Of course my app won’t do much for you as all the I/O is different, but it should allow you to see the immediate panic fault for yourself. Hopefully you can apply some debugging tools to see what is going on.

Will send the code in a couple of hours.

PS - Am going to try updating the bootloader from version 400 to 501 as per Particle Photon Flash successful but nothing happening and report back on this too.

@UMD, I had this happen on an upgrade of an Electron 3G. For some reason, everything but the bootloader seemed to update. When I flashed the new bootloader and tinker via USB (the device is local) everything worked as expected.

HOWEVER, when I flashed my app compiled to v1.5.0-rc.1 it when straight to hard fault. Like you, when I flashed the SAME code but compiled to v1.4.4, it worked just fine. The code in this case is @rickkas7 AssistNow example.

1 Like

@peekay123, this is why we all need to get stuck into this issue - “breaking” upgrades need to be understood and squashed asap otherwise we could be stuck at a particular version!

The evidence (app does not event start) could well be the compiler when it is targetting 1.5.0-rc.1…

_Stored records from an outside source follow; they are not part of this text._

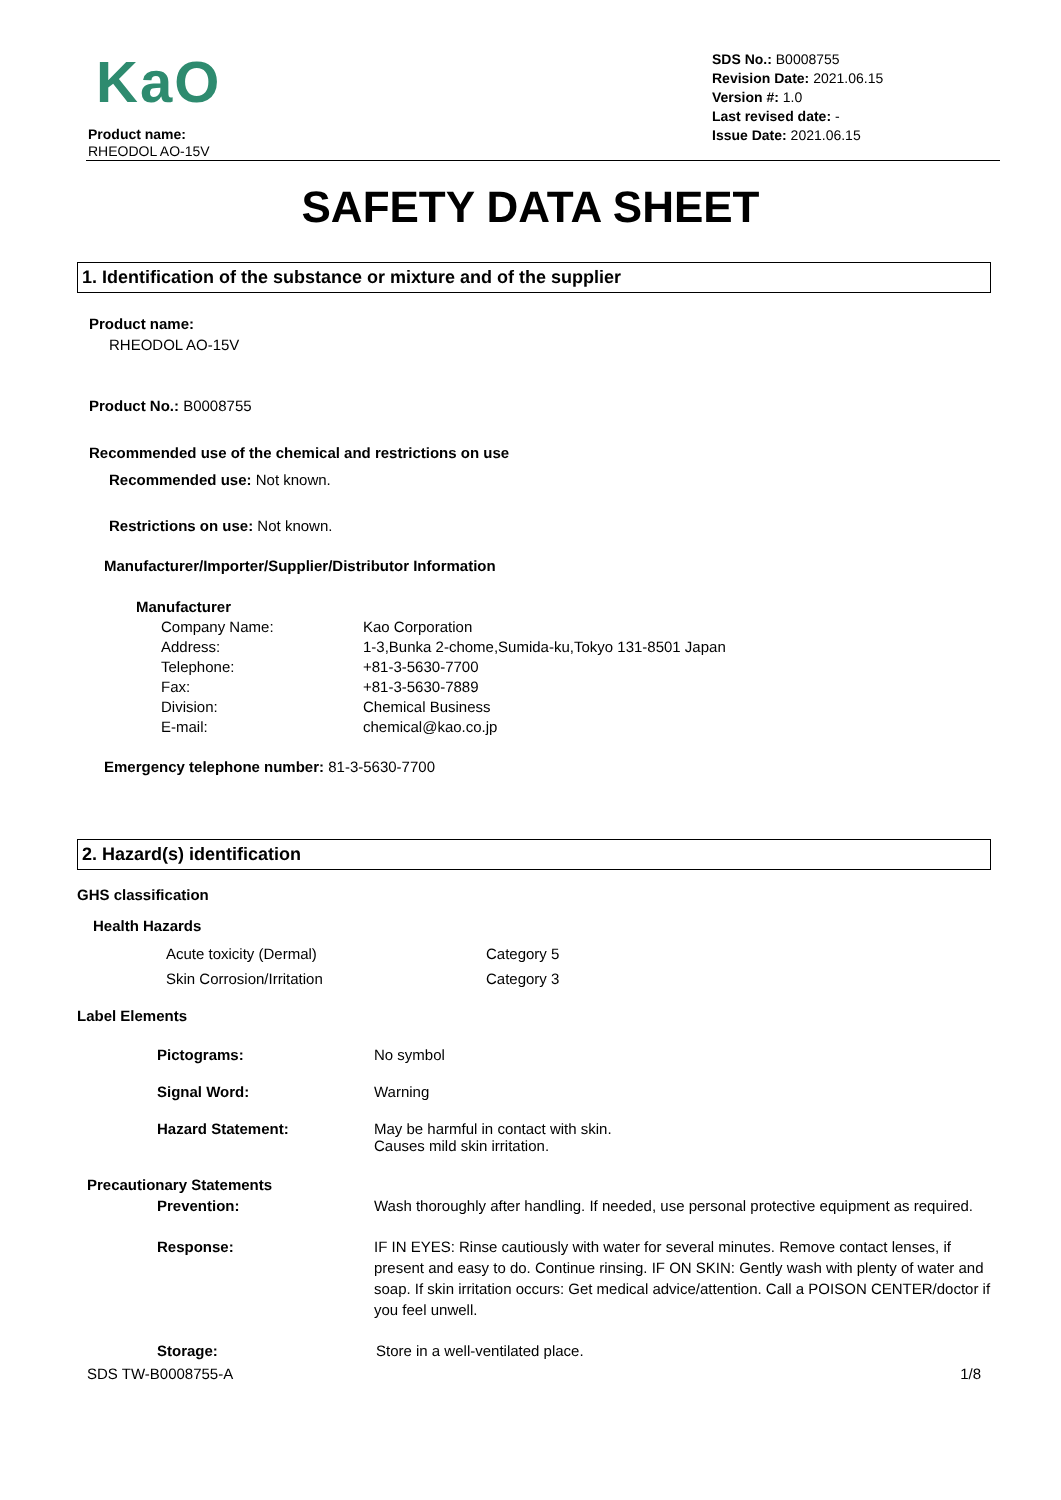KaO
Product name:
RHEODOL AO-15V
SDS No.: B0008755
Revision Date: 2021.06.15
Version #: 1.0
Last revised date: -
Issue Date: 2021.06.15
SAFETY DATA SHEET
1. Identification of the substance or mixture and of the supplier
Product name:
RHEODOL AO-15V
Product No.: B0008755
Recommended use of the chemical and restrictions on use
Recommended use: Not known.
Restrictions on use: Not known.
Manufacturer/Importer/Supplier/Distributor Information
Manufacturer
Company Name: Kao Corporation
Address: 1-3,Bunka 2-chome,Sumida-ku,Tokyo 131-8501 Japan
Telephone: +81-3-5630-7700
Fax: +81-3-5630-7889
Division: Chemical Business
E-mail: chemical@kao.co.jp
Emergency telephone number: 81-3-5630-7700
2. Hazard(s) identification
GHS classification
Health Hazards
Acute toxicity (Dermal) Category 5
Skin Corrosion/Irritation Category 3
Label Elements
Pictograms: No symbol
Signal Word: Warning
Hazard Statement: May be harmful in contact with skin.
Causes mild skin irritation.
Precautionary Statements
Prevention: Wash thoroughly after handling. If needed, use personal protective equipment as required.
Response: IF IN EYES: Rinse cautiously with water for several minutes. Remove contact lenses, if present and easy to do. Continue rinsing. IF ON SKIN: Gently wash with plenty of water and soap. If skin irritation occurs: Get medical advice/attention. Call a POISON CENTER/doctor if you feel unwell.
Storage: Store in a well-ventilated place.
SDS TW-B0008755-A 1/8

Here is the list from Particle Device OS Updates Thread of the compiler/environment changes:

  • Enables C++14 chrono string literals for wiring APIs #1709
  • [Gen 3] Implements persistent antenna selection ( Mesh.selectAntenna() ) #1933
  • GCC 8 support #1971
  • Implements EnumFlags class for bitwise operations on C++ enum classes #1978
  • Adds missing platforms to manifest.json #1959
  • Prevents expansion of EXTRA_CFLAGS variable #2012
  • Fixes a call to objdump when the compiler is not in PATH #1961
  • [gcc] Ensure GPIO pinmap is initialized on first use #1963

Is it possible that one or more of these changes has an undesirable side effect?

Have just PM’s the my two binaries to @avtolstoy for research.

@peekay123 I don’t know how complicated “AssistNow” is (nor what it does), but it strikes me that we may have an opportunity with its source code to work out the cause of the issue…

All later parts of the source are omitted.